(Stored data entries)
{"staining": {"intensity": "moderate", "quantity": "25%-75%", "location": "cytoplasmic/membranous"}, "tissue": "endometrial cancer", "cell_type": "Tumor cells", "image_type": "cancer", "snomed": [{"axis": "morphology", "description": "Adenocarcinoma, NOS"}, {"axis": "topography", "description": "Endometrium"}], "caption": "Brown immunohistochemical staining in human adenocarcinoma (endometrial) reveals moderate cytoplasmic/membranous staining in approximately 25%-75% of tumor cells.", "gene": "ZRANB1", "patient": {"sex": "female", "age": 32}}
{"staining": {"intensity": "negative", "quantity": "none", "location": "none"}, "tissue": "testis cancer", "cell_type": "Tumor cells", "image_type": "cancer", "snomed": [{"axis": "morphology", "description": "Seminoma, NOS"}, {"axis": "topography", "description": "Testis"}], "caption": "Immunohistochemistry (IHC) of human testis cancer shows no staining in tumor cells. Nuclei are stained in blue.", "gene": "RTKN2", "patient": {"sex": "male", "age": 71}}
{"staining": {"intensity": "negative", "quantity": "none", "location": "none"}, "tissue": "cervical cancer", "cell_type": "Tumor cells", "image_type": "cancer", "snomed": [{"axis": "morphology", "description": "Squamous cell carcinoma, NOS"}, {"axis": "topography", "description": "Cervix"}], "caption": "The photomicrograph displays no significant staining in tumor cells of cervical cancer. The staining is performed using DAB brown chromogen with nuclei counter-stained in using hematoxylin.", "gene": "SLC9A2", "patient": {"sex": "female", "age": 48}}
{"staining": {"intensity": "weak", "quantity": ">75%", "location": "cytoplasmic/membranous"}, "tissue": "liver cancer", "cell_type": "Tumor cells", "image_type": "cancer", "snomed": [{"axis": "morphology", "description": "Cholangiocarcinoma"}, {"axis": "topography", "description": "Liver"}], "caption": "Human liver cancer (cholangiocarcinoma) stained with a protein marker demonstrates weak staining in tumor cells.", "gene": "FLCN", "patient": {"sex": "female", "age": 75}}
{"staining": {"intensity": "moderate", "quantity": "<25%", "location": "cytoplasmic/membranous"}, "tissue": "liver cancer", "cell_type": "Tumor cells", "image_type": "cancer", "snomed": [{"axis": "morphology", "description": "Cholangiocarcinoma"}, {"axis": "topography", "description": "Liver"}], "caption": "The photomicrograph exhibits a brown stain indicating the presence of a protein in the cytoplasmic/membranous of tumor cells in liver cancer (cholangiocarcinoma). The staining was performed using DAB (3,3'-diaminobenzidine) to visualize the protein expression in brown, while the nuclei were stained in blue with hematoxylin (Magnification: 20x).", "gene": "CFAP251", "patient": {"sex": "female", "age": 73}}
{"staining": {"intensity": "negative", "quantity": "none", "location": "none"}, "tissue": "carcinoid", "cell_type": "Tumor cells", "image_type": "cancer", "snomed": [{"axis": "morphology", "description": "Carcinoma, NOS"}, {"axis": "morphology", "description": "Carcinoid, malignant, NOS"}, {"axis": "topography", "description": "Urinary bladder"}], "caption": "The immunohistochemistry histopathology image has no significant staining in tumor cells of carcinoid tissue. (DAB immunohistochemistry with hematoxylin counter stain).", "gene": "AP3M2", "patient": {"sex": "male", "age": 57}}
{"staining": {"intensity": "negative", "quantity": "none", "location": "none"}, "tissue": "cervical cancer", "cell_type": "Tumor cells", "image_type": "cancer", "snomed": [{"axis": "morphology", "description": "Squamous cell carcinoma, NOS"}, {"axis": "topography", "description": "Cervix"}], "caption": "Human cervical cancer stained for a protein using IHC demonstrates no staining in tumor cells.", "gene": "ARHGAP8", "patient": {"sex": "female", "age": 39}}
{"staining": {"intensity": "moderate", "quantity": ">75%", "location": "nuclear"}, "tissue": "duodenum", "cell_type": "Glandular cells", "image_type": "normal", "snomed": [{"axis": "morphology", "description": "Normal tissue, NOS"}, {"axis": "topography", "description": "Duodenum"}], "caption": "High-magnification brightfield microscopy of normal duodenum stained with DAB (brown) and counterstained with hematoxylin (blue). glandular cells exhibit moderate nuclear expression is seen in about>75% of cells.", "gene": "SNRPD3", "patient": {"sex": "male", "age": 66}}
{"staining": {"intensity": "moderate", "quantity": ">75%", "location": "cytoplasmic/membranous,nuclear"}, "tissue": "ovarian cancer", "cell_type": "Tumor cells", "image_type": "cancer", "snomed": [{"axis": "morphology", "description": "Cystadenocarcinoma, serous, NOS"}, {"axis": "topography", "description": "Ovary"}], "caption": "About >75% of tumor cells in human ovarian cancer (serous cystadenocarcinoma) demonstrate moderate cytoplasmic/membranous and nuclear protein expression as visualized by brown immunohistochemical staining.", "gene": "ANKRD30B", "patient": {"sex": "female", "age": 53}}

▶ **ASSIGNMENT**:
So that the data stays intact, repeat all of it exactly.

▶ **ANSWER SPACE**:
{"staining": {"intensity": "moderate", "quantity": "25%-75%", "location": "cytoplasmic/membranous"}, "tissue": "endometrial cancer", "cell_type": "Tumor cells", "image_type": "cancer", "snomed": [{"axis": "morphology", "description": "Adenocarcinoma, NOS"}, {"axis": "topography", "description": "Endometrium"}], "caption": "Brown immunohistochemical staining in human adenocarcinoma (endometrial) reveals moderate cytoplasmic/membranous staining in approximately 25%-75% of tumor cells.", "gene": "ZRANB1", "patient": {"sex": "female", "age": 32}}
{"staining": {"intensity": "negative", "quantity": "none", "location": "none"}, "tissue": "testis cancer", "cell_type": "Tumor cells", "image_type": "cancer", "snomed": [{"axis": "morphology", "description": "Seminoma, NOS"}, {"axis": "topography", "description": "Testis"}], "caption": "Immunohistochemistry (IHC) of human testis cancer shows no staining in tumor cells. Nuclei are stained in blue.", "gene": "RTKN2", "patient": {"sex": "male", "age": 71}}
{"staining": {"intensity": "negative", "quantity": "none", "location": "none"}, "tissue": "cervical cancer", "cell_type": "Tumor cells", "image_type": "cancer", "snomed": [{"axis": "morphology", "description": "Squamous cell carcinoma, NOS"}, {"axis": "topography", "description": "Cervix"}], "caption": "The photomicrograph displays no significant staining in tumor cells of cervical cancer. The staining is performed using DAB brown chromogen with nuclei counter-stained in using hematoxylin.", "gene": "SLC9A2", "patient": {"sex": "female", "age": 48}}
{"staining": {"intensity": "weak", "quantity": ">75%", "location": "cytoplasmic/membranous"}, "tissue": "liver cancer", "cell_type": "Tumor cells", "image_type": "cancer", "snomed": [{"axis": "morphology", "description": "Cholangiocarcinoma"}, {"axis": "topography", "description": "Liver"}], "caption": "Human liver cancer (cholangiocarcinoma) stained with a protein marker demonstrates weak staining in tumor cells.", "gene": "FLCN", "patient": {"sex": "female", "age": 75}}
{"staining": {"intensity": "moderate", "quantity": "<25%", "location": "cytoplasmic/membranous"}, "tissue": "liver cancer", "cell_type": "Tumor cells", "image_type": "cancer", "snomed": [{"axis": "morphology", "description": "Cholangiocarcinoma"}, {"axis": "topography", "description": "Liver"}], "caption": "The photomicrograph exhibits a brown stain indicating the presence of a protein in the cytoplasmic/membranous of tumor cells in liver cancer (cholangiocarcinoma). The staining was performed using DAB (3,3'-diaminobenzidine) to visualize the protein expression in brown, while the nuclei were stained in blue with hematoxylin (Magnification: 20x).", "gene": "CFAP251", "patient": {"sex": "female", "age": 73}}
{"staining": {"intensity": "negative", "quantity": "none", "location": "none"}, "tissue": "carcinoid", "cell_type": "Tumor cells", "image_type": "cancer", "snomed": [{"axis": "morphology", "description": "Carcinoma, NOS"}, {"axis": "morphology", "description": "Carcinoid, malignant, NOS"}, {"axis": "topography", "description": "Urinary bladder"}], "caption": "The immunohistochemistry histopathology image has no significant staining in tumor cells of carcinoid tissue. (DAB immunohistochemistry with hematoxylin counter stain).", "gene": "AP3M2", "patient": {"sex": "male", "age": 57}}
{"staining": {"intensity": "negative", "quantity": "none", "location": "none"}, "tissue": "cervical cancer", "cell_type": "Tumor cells", "image_type": "cancer", "snomed": [{"axis": "morphology", "description": "Squamous cell carcinoma, NOS"}, {"axis": "topography", "description": "Cervix"}], "caption": "Human cervical cancer stained for a protein using IHC demonstrates no staining in tumor cells.", "gene": "ARHGAP8", "patient": {"sex": "female", "age": 39}}
{"staining": {"intensity": "moderate", "quantity": ">75%", "location": "nuclear"}, "tissue": "duodenum", "cell_type": "Glandular cells", "image_type": "normal", "snomed": [{"axis": "morphology", "description": "Normal tissue, NOS"}, {"axis": "topography", "description": "Duodenum"}], "caption": "High-magnification brightfield microscopy of normal duodenum stained with DAB (brown) and counterstained with hematoxylin (blue). glandular cells exhibit moderate nuclear expression is seen in about>75% of cells.", "gene": "SNRPD3", "patient": {"sex": "male", "age": 66}}
{"staining": {"intensity": "moderate", "quantity": ">75%", "location": "cytoplasmic/membranous,nuclear"}, "tissue": "ovarian cancer", "cell_type": "Tumor cells", "image_type": "cancer", "snomed": [{"axis": "morphology", "description": "Cystadenocarcinoma, serous, NOS"}, {"axis": "topography", "description": "Ovary"}], "caption": "About >75% of tumor cells in human ovarian cancer (serous cystadenocarcinoma) demonstrate moderate cytoplasmic/membranous and nuclear protein expression as visualized by brown immunohistochemical staining.", "gene": "ANKRD30B", "patient": {"sex": "female", "age": 53}}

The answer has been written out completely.